Finite Element Analysis of Traditional and New Fixation Techniques of the 3D-Printed Composite Interlocking Nail in Canine Femoral Shaft Fractures

Abstract

Since the removal of a metallic interlocking nail system leaves a blank cavity inside a healed bone, bioactive and biodegradation materials have been used instead to induce bone formation and eliminate complications of the material removal procedure. The previous study presented the possibility of an interlocking nail fabrication from polylactic acid (PLA), polycaprolactone (PCL), and hydroxyapatite (HA) using 3D printing, namely fused filament fabrication (FFF), for canine diaphyseal fractures. Therefore, a finite element analysis (FEA) was used to predict the maximum principal stress of this 3D-printed composite interlocking nail to stabilize a canine femoral fracture, and the biomechanical performance was evaluated for the treatment of canine femoral shaft fractures using both traditional and new fixation techniques. Three-dimensional FEA models were created, and the composite interlocking nail was tested for implant strength and stability. Three types of canine femoral shaft fracture (proximal shaft fracture, middle shaft fracture, and distal shaft fracture) fixed by traditional and new fixation techniques, consisting of two, four, and six locking screws, were analyzed with a multilevel factorial design technique. The maximum principal stresses of the composite interlocking nail were compared with each fixation technique. According to the multilevel factorial design, gap type, fracture gap, and fixation techniques are factors that affect the maximum principal stress of the composite interlocking nail for two and four locking screws.
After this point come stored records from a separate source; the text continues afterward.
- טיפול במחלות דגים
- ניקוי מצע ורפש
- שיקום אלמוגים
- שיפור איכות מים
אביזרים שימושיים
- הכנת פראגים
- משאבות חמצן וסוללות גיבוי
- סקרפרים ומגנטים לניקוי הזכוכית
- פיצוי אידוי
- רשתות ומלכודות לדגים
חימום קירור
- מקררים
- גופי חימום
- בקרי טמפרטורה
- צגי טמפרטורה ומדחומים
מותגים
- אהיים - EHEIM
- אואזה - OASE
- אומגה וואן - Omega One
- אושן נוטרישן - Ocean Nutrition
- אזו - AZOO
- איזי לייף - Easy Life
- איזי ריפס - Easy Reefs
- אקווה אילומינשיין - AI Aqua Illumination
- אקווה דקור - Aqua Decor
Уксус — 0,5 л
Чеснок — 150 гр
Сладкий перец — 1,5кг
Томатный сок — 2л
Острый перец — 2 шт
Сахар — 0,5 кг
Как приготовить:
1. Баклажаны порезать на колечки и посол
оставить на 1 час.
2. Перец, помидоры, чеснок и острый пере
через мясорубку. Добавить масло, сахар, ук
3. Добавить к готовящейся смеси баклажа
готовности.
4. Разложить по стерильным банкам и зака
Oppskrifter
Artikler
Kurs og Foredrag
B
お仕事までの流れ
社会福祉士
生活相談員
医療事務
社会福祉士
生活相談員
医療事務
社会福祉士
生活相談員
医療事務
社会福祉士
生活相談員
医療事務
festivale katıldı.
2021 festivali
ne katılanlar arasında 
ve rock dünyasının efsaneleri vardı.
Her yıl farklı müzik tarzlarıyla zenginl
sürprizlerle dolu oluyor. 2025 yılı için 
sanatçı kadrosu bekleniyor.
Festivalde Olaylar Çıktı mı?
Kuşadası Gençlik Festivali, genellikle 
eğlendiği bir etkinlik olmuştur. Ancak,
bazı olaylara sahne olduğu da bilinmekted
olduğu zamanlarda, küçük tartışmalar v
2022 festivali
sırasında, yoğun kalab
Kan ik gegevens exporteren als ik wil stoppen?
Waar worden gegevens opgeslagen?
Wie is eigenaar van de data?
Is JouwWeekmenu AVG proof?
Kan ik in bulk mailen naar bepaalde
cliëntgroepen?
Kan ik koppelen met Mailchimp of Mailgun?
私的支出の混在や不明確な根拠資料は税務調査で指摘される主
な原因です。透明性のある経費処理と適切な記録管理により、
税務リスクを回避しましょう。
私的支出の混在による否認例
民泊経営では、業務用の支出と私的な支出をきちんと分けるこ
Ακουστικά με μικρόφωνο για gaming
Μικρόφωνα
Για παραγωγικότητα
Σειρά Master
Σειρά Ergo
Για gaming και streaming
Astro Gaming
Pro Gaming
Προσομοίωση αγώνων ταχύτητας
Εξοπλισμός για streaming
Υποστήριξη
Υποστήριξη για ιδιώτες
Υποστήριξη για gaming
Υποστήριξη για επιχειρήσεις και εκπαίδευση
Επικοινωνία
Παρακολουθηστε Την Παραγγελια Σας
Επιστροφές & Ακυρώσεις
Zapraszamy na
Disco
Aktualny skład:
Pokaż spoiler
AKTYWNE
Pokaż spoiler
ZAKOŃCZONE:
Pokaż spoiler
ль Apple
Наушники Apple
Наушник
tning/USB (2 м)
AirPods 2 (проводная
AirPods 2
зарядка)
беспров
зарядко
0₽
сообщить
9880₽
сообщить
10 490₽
For six locking screws, all factors, including gap type, fracture gap, nail length, and fixation techniques, significantly affect the maximum principal stress. The use of a 3D-printed composite interlocking nail system with new fixation techniques demonstrated lower maximum principal stresses than the interlocking nail system that used a traditional fixation technique. The results of this study could help orthopedic veterinary surgeons to understand the biomechanical performances of traditional and new fixation techniques. Furthermore, surgeons may use the numerical results of this analysis to choose a fixation technique based on a patient’s condition.